Generator comprehension with open function-CodePudding

I'm trying to figure out what is the best of using generator when parsing a file line by line. Which use of the generator comprehension will be better.

First option.

with open('some_file') as file:
    lines = (line for line in file)

Second option.

lines = (line for line in open('some_file'))

I know it will produce same results, but which one will be faster/ more efficient?

CodePudding user response：

You can't combine generators and context managers (with statements).

Generators are lazy. They will not actually read their source data until something requests an item from them.

This appears to work:

with open('some_file') as file:
    lines = (line for line in file)

but when you actually try to read a line later in your program

for line in lines:
    print(line)

it will fail with ValueError: I/O operation on closed file.

This is because the context manager has already closed the file - that's it's sole purpose in life - and the generator has not started reading it until the for loop started to actually request data.

Your second suggestion

lines = (line for line in open('some_file'))

suffers from the opposite problem. You open() the file, but unless you manually close() it (and you can't because you don't know the file handle), it will stay open forever.

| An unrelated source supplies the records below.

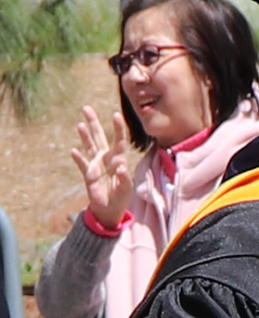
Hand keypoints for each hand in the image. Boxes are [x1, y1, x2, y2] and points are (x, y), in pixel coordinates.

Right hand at [69, 104, 132, 228]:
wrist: (109, 209)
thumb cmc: (120, 197)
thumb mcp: (125, 189)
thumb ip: (124, 179)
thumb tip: (121, 167)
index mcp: (118, 159)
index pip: (119, 141)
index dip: (118, 128)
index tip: (115, 115)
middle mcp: (106, 158)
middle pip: (99, 137)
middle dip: (93, 123)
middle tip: (86, 108)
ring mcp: (95, 164)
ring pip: (89, 146)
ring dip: (85, 136)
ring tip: (80, 124)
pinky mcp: (88, 174)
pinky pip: (82, 164)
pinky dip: (78, 158)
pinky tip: (74, 151)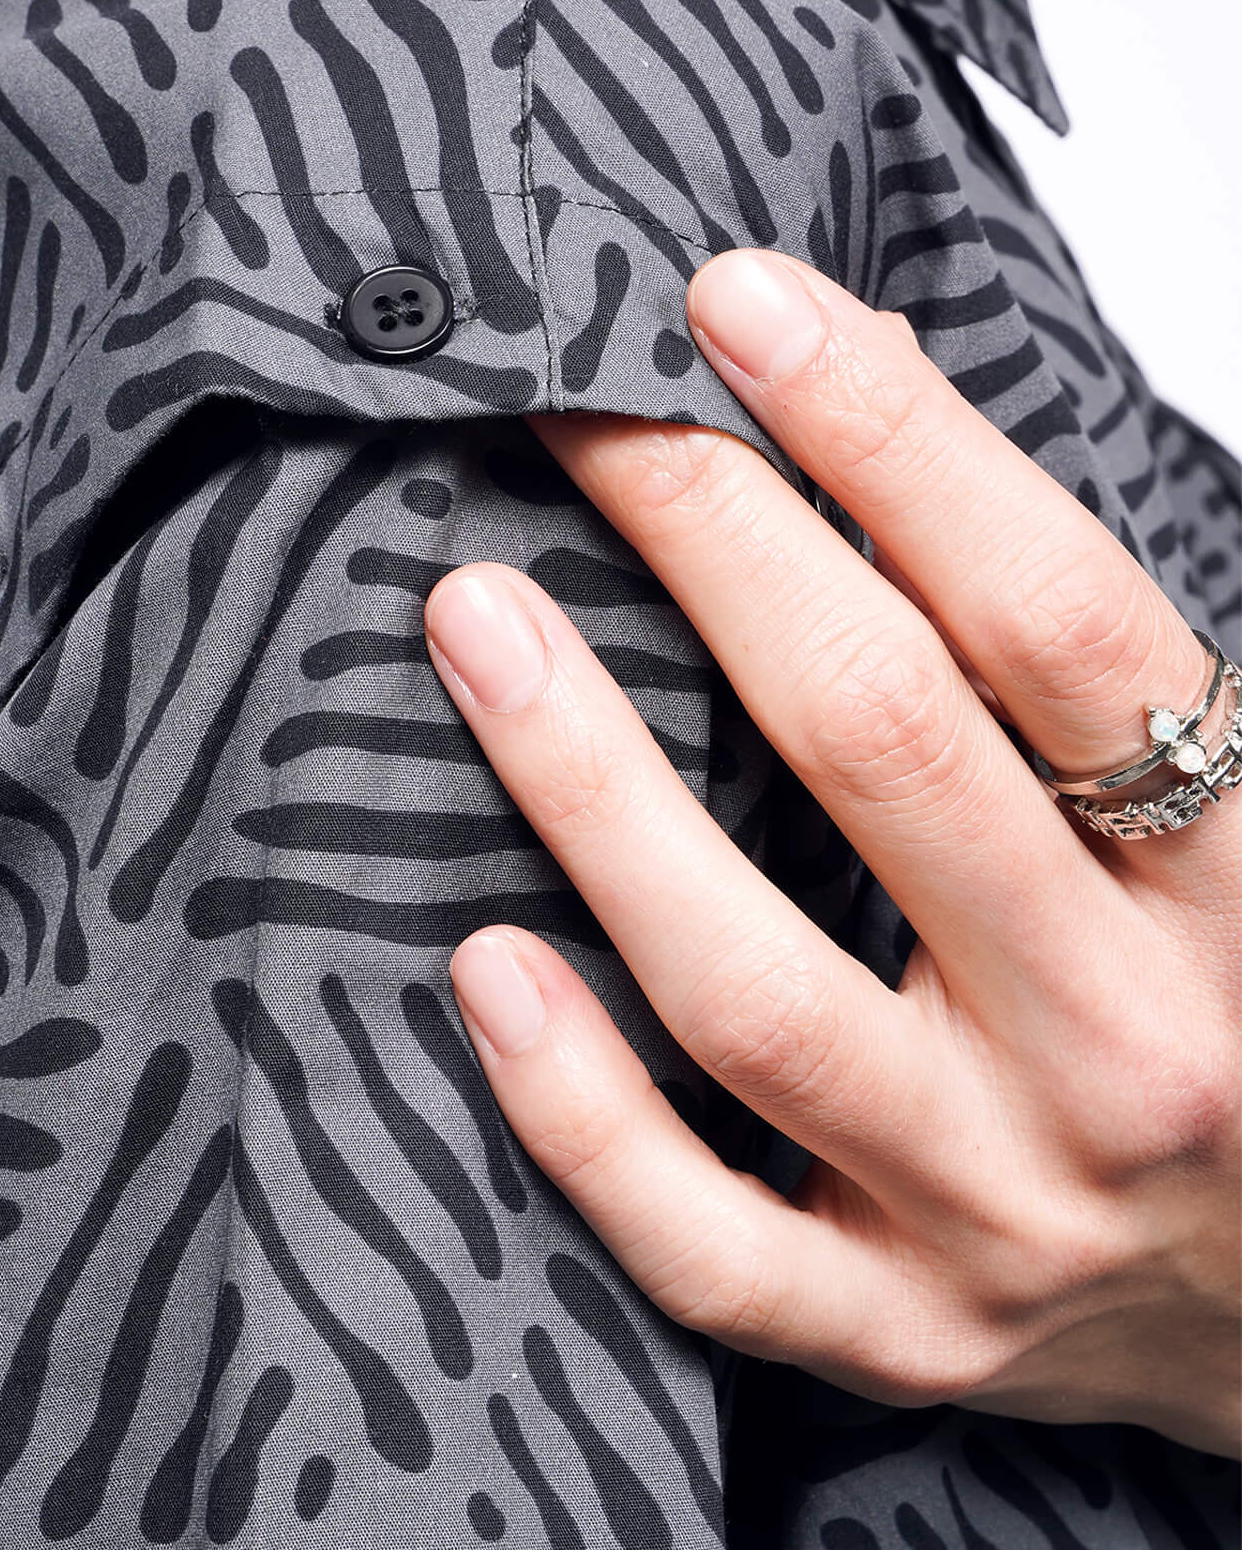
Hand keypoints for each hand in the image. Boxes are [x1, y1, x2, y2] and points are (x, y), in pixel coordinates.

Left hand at [422, 250, 1240, 1450]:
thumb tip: (854, 363)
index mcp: (1239, 879)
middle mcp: (1126, 1042)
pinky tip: (477, 962)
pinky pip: (708, 1245)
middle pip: (886, 747)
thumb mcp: (1228, 806)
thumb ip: (1060, 627)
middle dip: (713, 540)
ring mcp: (1005, 1206)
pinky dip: (580, 1112)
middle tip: (581, 407)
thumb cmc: (1236, 1002)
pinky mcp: (904, 1331)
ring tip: (468, 613)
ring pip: (756, 989)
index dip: (892, 437)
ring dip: (591, 784)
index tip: (739, 302)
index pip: (1057, 618)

That's the very situation that context managers fix.

Overall, if you want to read the file, you can either ... read the file:

with open('some_file') as file:
    lines = list(file)

or you can use a real generator:

def lazy_reader(*args, **kwargs):
    with open(*args, **kwargs) as file:
        yield from file

and then you can do

for line in lazy_reader('some_file', encoding="utf8"):
    print(line)

and lazy_reader() will close the file when the last line was read.

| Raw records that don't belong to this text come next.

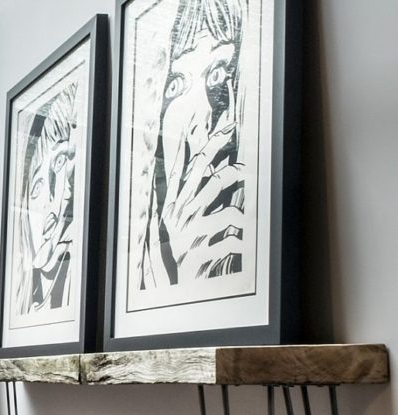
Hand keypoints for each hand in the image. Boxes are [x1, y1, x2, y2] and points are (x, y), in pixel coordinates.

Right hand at [158, 122, 244, 280]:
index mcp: (177, 202)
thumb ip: (198, 197)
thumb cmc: (181, 252)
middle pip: (212, 182)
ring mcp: (189, 236)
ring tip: (246, 225)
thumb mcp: (183, 220)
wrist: (166, 289)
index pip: (195, 164)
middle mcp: (181, 215)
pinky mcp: (196, 257)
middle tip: (248, 169)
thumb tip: (222, 173)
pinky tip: (243, 250)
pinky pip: (230, 244)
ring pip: (227, 214)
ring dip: (243, 219)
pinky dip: (241, 246)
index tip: (229, 125)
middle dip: (233, 173)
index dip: (213, 143)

CodePudding user response：

If you want to test stuff like this, I recommend looking at the timeit module.

Let's setup a working version of your two tests and I will add some additional options that are all about the same performance.

Here are several options:

def test1(file_path):
    with open(file_path, "r", encoding="utf-8") as file_in:
        return [line for line in file_in]

def test2(file_path):
    return [line for line in open(file_path, "r", encoding="utf-8")]

def test3(file_path):
    with open(file_path, "r", encoding="utf-8") as file_in:
        return file_in.readlines()

def test4(file_path):
    with open(file_path, "r", encoding="utf-8") as file_in:
        return list(file_in)

def test5(file_path):
    with open(file_path, "r", encoding="utf-8") as file_in:
        yield from file_in

lets test them with a text file that is the 10x the complete works of Shakespeare that I happen to have for doing tests like this.

If I do:

print(test1('shakespeare2.txt') == test2('shakespeare2.txt'))
print(test1('shakespeare2.txt') == test3('shakespeare2.txt'))
print(test1('shakespeare2.txt') == test4('shakespeare2.txt'))
print(test1('shakespeare2.txt') == list(test5('shakespeare2.txt')))

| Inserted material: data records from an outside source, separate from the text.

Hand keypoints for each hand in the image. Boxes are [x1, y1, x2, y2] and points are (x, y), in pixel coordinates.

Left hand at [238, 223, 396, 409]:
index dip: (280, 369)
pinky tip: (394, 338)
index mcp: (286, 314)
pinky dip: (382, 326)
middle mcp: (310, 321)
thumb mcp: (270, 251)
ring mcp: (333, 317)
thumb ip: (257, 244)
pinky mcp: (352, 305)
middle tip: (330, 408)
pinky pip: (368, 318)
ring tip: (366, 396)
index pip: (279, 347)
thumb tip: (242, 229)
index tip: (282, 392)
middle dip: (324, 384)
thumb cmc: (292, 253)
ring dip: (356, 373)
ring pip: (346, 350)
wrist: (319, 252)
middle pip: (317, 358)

I see that all tests produce the same results.

Now let's time them:

import timeit

setup = '''
file_path = "shakespeare2.txt"

def test1(file_path):
    with open(file_path, "r", encoding="utf-8") as file_in:
        return [line for line in file_in]

def test2(file_path):
    return [line for line in open(file_path, "r", encoding="utf-8")]

def test3(file_path):
    with open(file_path, "r", encoding="utf-8") as file_in:
        return file_in.readlines()

def test4(file_path):
    with open(file_path, "r", encoding="utf-8") as file_in:
        return list(file_in)

def test5(file_path):
    with open(file_path, "r", encoding="utf-8") as file_in:
        yield from file_in
'''

print(timeit.timeit("test1(file_path)", setup=setup, number=100))
print(timeit.timeit("test2(file_path)", setup=setup, number=100))
print(timeit.timeit("test3(file_path)", setup=setup, number=100))
print(timeit.timeit("test4(file_path)", setup=setup, number=100))
print(timeit.timeit("list(test5(file_path))", setup=setup, number=100))

On my laptop this shows me:

9.65
9.79
9.29
9.08
9.85

Suggesting to me that it does not matter which one you pick from a performance perspective. So don't use your test2() strategy :-)

Note though that test5() (credit to @tomalak) might be important from a memory management perspective!.